BEGIN EXERCISE DATA

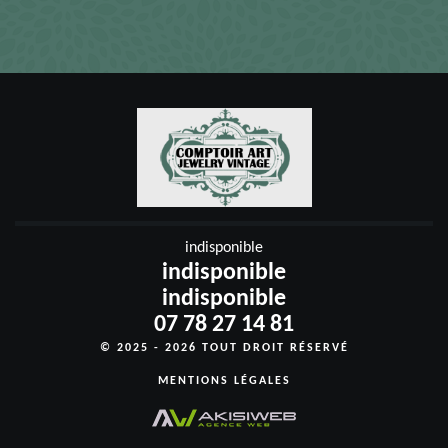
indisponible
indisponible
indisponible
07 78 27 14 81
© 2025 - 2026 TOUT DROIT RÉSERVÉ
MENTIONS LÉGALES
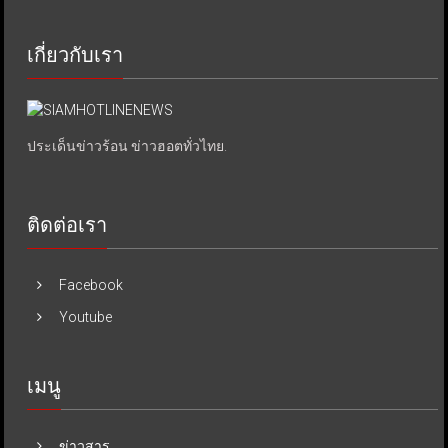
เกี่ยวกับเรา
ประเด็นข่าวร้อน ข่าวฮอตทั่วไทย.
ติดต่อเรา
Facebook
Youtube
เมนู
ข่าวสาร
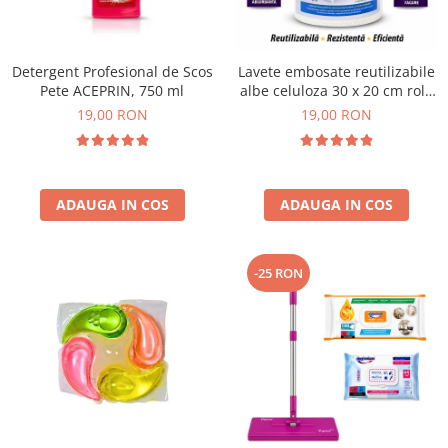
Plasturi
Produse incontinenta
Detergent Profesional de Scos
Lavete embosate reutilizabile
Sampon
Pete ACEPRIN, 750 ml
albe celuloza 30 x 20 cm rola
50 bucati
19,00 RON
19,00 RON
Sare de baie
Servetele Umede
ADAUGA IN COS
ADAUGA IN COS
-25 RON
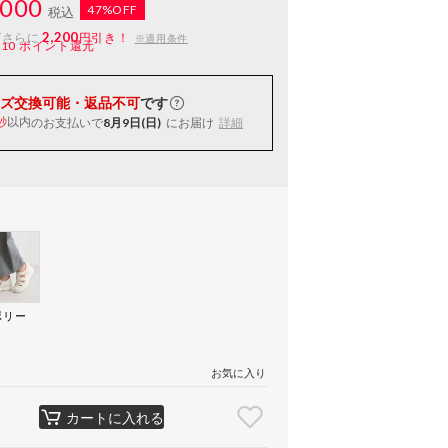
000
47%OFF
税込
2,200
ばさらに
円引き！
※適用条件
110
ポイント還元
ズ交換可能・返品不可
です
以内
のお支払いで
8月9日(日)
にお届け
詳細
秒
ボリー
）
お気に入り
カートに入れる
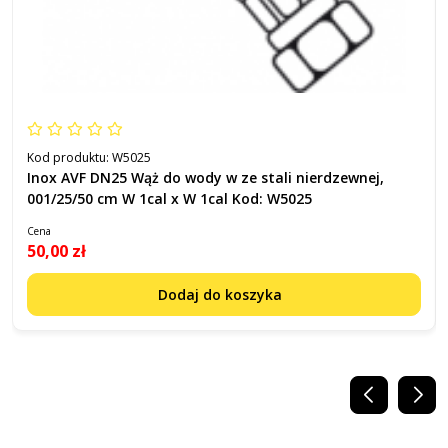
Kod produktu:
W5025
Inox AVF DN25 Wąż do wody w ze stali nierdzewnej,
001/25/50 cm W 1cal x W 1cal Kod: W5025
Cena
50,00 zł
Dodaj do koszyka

END EXERCISE DATA
BEGIN EXERCISE DATA

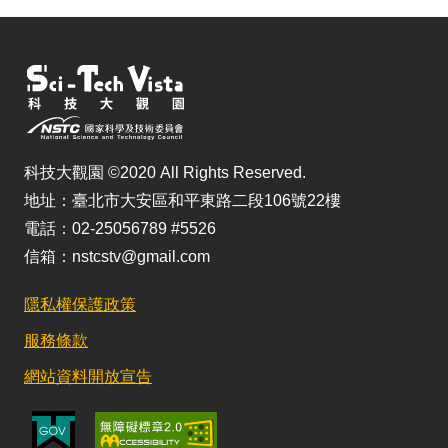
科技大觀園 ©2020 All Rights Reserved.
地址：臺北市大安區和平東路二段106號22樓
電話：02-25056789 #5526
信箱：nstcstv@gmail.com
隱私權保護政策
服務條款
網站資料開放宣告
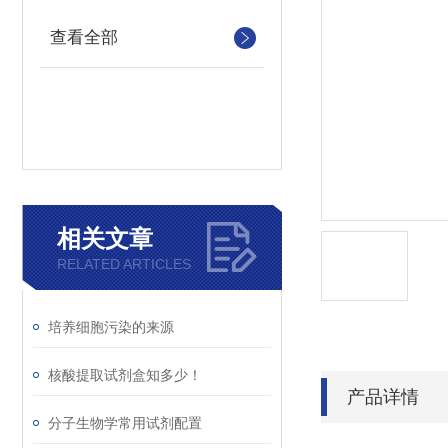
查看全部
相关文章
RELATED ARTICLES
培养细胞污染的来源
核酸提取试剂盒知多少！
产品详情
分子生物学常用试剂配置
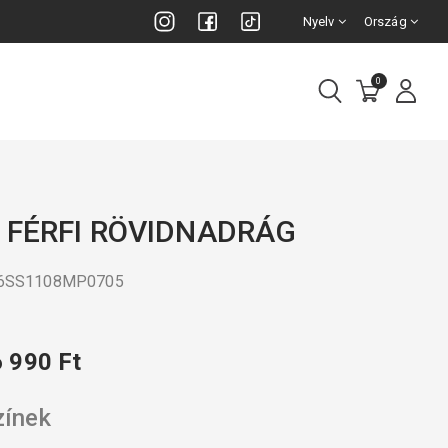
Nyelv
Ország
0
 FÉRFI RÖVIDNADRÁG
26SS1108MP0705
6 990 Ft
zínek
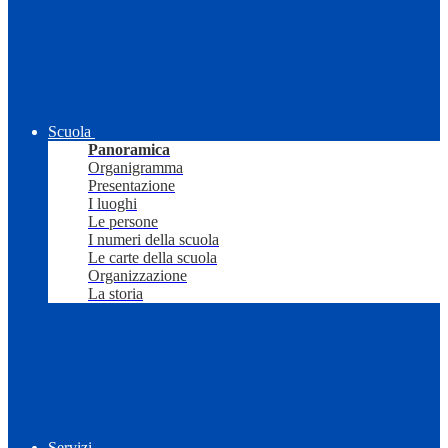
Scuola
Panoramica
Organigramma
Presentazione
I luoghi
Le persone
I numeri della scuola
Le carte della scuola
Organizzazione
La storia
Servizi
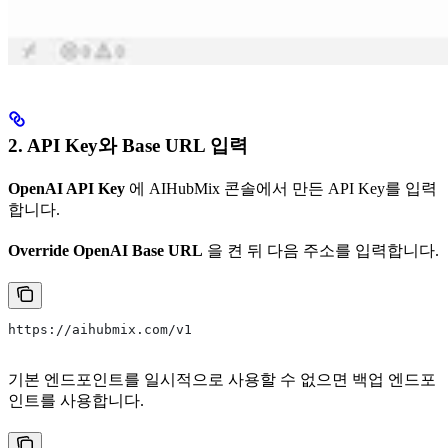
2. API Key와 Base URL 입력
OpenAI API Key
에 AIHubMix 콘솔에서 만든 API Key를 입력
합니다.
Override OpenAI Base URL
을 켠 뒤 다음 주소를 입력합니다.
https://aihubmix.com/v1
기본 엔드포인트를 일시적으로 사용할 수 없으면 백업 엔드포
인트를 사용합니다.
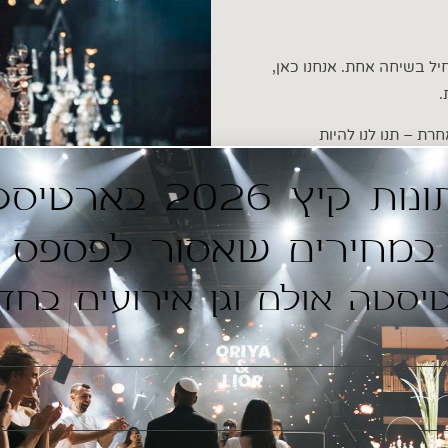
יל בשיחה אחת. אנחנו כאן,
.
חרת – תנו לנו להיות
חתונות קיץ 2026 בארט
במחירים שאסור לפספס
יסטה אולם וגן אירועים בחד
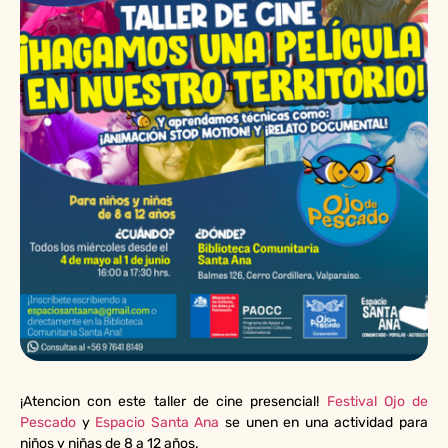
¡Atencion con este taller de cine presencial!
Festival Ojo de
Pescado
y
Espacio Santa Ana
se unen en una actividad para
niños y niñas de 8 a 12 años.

END EXERCISE DATA
BEGIN EXERCISE DATA

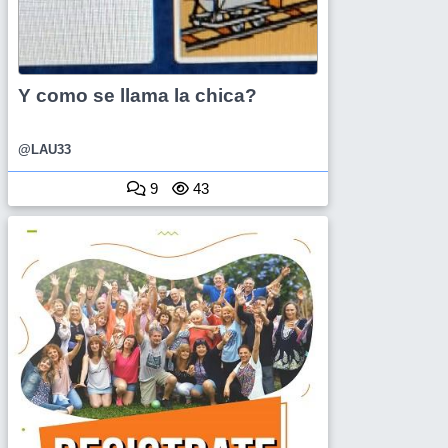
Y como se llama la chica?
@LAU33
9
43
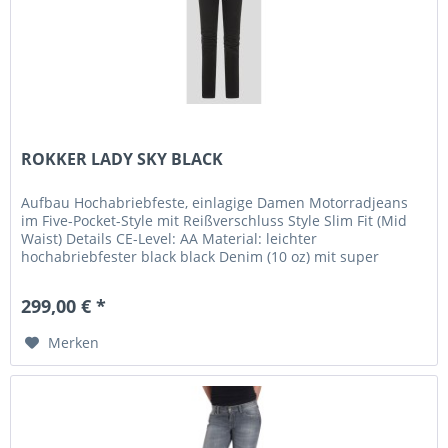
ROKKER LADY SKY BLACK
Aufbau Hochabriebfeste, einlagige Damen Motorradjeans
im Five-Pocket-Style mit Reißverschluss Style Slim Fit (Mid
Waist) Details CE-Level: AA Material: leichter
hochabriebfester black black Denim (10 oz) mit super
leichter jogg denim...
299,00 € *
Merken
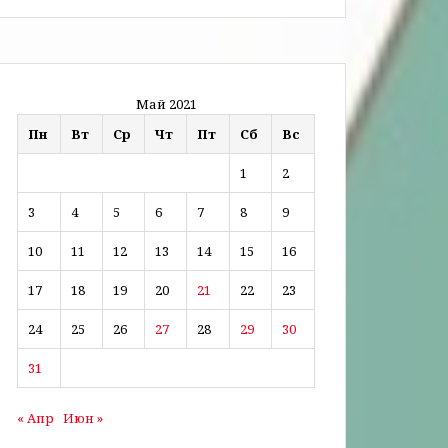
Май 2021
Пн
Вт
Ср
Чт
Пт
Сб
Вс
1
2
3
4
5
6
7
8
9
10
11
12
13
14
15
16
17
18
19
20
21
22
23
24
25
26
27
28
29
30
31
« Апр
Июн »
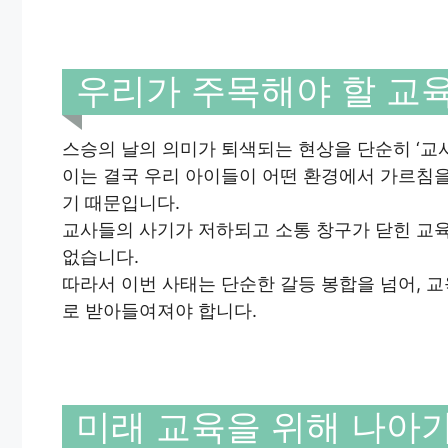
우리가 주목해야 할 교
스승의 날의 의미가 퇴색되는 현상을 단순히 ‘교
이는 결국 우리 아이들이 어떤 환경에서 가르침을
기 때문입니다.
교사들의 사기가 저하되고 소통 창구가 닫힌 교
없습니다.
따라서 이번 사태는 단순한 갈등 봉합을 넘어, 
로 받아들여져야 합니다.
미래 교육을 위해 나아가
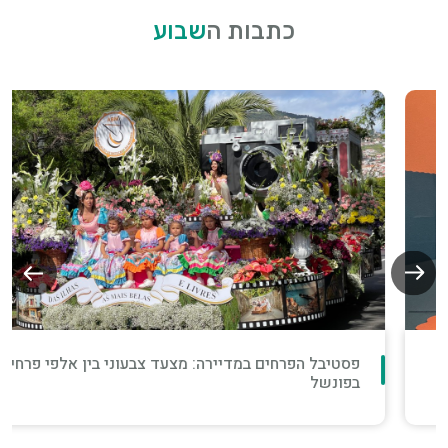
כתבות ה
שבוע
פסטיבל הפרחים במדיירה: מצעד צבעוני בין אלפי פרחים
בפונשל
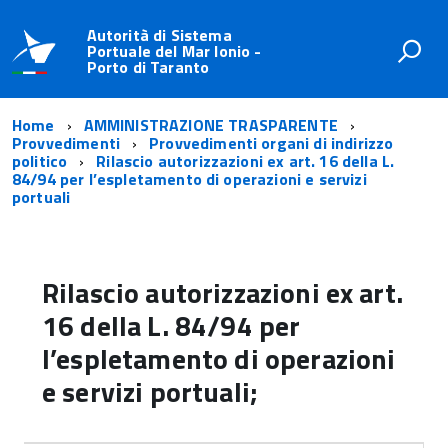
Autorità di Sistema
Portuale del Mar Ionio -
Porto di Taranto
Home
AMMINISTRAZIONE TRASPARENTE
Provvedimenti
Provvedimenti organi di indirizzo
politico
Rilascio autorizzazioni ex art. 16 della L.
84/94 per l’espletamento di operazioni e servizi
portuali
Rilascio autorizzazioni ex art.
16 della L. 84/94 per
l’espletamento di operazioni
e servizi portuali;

END EXERCISE DATA

» **YOUR TASK**
Write out each line above containing "della".

» **TASK RESPONSE**
I numeri della scuola
Le carte della scuola
Rilascio autorizzazioni ex art. 16 della L.
16 della L. 84/94 per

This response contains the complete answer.